Une foule importante était massée hier au rez-de-chaussée de la Société des Arts Technologiques afin d’assister à la Carte blanche accordée à Jean-Phi Goncalves. En patientant avec un verre, on a finalement vu l’orchestrateur de la soirée apparaître au milieu d’un escalier mobile dans un coin de la pièce. Sympathique, le réalisateur, compositeur, batteur et membre de Plaster et de Beast nous a accueilli à cette soirée «casse-cou, je sais». Une soirée spéciale dont tous les profits vont être versés à l’Orchestre de la Francophonie et à l’organisme Dans la rue. Semblant plus emballé que nerveux face au défi qui l’attendait, il nous a expliqué l’idée. «On a eu envie d’une rencontre entre plusieurs manières de créer, et aussi plusieurs pensées envers la création. C’est possible que tout explose… En fait, on souhaite que tout explose.»

En guise d’introduction, on nous a présenté le making-of de la magnifique sérigraphie mise aux enchères d’Armand Vaillancourt, créée pour l’occasion. «Voici ce qu’il a imaginé à partir de la musique que je lui ai fait entendre.» Pour cette soirée, Jean-Phi Goncalves a composé 11 pièces originales, qui ont servies de base à cette rencontre entre artistes de disciplines diverses. En ce qui a trait à Vaillancourt, c’est un univers sombre, marqué de rouge, de blanc et de noir, qui est né de l’écoute.

À la seconde où la vidéo s’est terminée, un grand rideau noir s’est ouvert pour permettre au public de se faufiler (c’est vraiment le mot) vers l’Orchestre de la Francophonie. Composé de 50 jeunes musiciens, disons que l’ensemble occupait presque tout l’espace disponible. Si les plus chanceux ont réussi à se précipiter sur les quelques chaises éparpillées ici et là, la plupart des spectateurs ont dû essayer de trouver leur confort à travers la masse de gens qui tentaient d’y voir quelque chose.
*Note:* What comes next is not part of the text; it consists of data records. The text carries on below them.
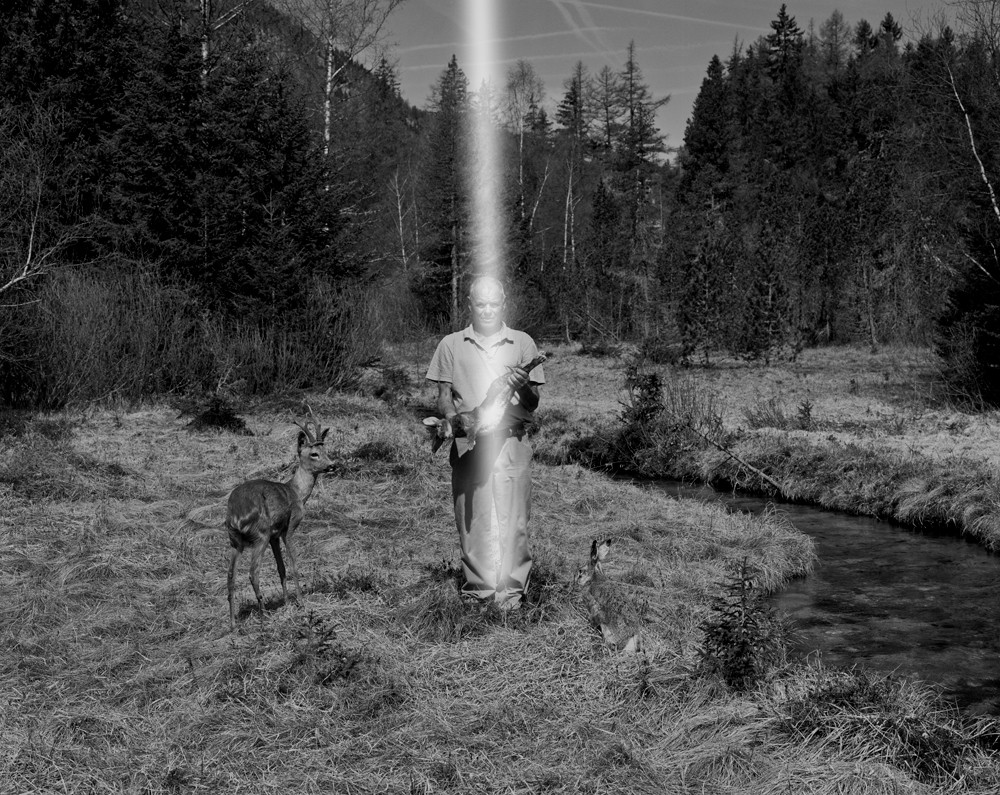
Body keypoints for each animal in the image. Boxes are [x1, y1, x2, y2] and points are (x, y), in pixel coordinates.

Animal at [227, 410, 336, 628]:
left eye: (326, 450)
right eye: (314, 454)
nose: (332, 465)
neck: (297, 493)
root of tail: (235, 514)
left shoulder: (274, 536)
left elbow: (281, 568)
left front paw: (286, 602)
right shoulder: (289, 528)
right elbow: (293, 564)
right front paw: (301, 602)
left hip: (236, 540)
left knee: (230, 575)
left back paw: (233, 623)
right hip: (259, 534)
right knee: (253, 572)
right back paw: (263, 615)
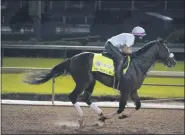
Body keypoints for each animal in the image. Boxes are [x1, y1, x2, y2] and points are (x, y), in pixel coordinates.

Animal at [23, 38, 176, 124]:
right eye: (166, 49)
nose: (173, 62)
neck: (137, 65)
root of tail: (72, 59)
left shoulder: (133, 90)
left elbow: (138, 105)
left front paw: (120, 116)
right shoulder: (125, 90)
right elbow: (120, 108)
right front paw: (107, 118)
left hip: (91, 81)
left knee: (86, 97)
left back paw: (100, 113)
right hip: (83, 81)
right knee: (73, 96)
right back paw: (83, 118)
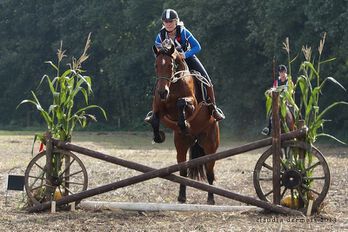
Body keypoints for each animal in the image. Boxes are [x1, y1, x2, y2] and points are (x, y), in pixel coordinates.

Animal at [150, 40, 220, 205]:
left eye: (171, 65)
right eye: (156, 65)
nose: (162, 92)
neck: (173, 84)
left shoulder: (192, 103)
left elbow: (182, 103)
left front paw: (185, 124)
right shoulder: (160, 107)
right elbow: (155, 118)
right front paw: (158, 136)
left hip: (210, 145)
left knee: (210, 173)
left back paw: (211, 199)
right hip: (181, 145)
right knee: (183, 172)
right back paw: (181, 197)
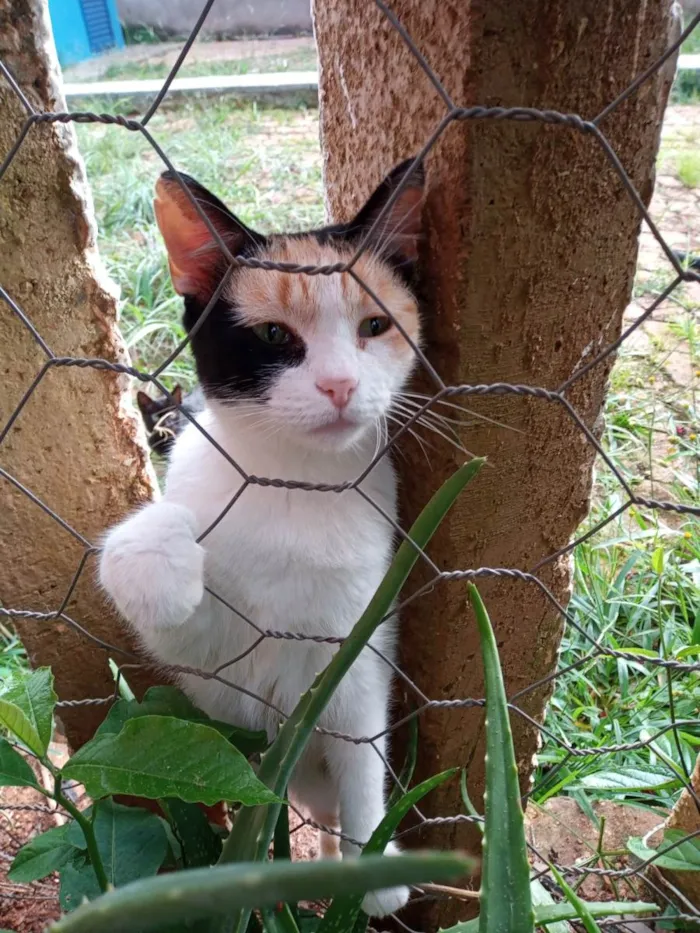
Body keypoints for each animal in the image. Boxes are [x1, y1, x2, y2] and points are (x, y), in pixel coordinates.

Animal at [99, 160, 426, 916]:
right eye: (276, 337)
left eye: (374, 325)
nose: (339, 384)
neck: (295, 483)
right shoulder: (209, 660)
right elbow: (170, 610)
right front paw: (158, 557)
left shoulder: (356, 641)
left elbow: (363, 749)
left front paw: (373, 874)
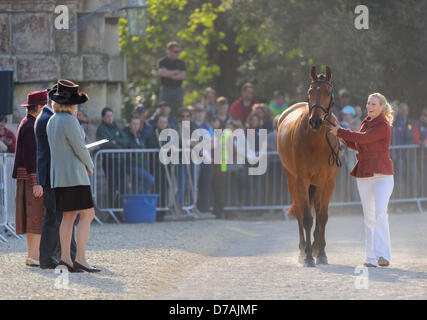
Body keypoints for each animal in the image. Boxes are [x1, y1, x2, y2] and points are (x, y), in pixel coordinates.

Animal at [278, 65, 342, 268]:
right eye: (310, 92)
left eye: (328, 92)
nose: (315, 121)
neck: (316, 143)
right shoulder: (302, 180)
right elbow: (306, 218)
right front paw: (307, 257)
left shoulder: (328, 182)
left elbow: (322, 217)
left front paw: (321, 253)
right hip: (292, 180)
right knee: (299, 212)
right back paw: (303, 250)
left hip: (318, 184)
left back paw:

Point négatif qui a vite été oublié dès la première note jouée.

Parce que c’est à un ensemble original, presque étrange, auquel nous avons eu droit. Sur les sons jazz et électro de Goncalves se sont ajoutés ceux d’un orchestre doué et efficace. Entre les voix d’Alexandre Désilets, Alejandra Ribera et autres invités surprises (dont le danseur LazyLeg, qui a offert une prestation touchante), les musiciens ont tranquillement pris leurs aises en interprétant les pièces tantôt plus classiques, tantôt plus électro. Accompagné d’Alex McMahon aux machines plus «modernes», Jean-Phi Goncalves a tenu le rythme avec enthousiasme. Une excitation qui m’a semblé ne commencer à être partagée que vers le milieu du spectacle par les autres artistes présents.

Il faut d’ailleurs dire que les musiciens ont répété pour la première fois ensemble la vieille du spectacle. Si ça a donné un côté très naturel à la représentation mise en scène par Brigitte Poupart, ce côté «improvisé» a aussi laissé la place à de petits malaises et fautes techniques. Bien sûr, on pardonne devant le talent de chacun, et surtout la beauté de l’ensemble. Après avoir écouté attentivement toutes les pièces (et je l’avoue, être tombée en transe à de nombreuses reprises), j’ai vu la soirée se terminer comme elle avait commencé: sur un air d’ouverture et de découvertes.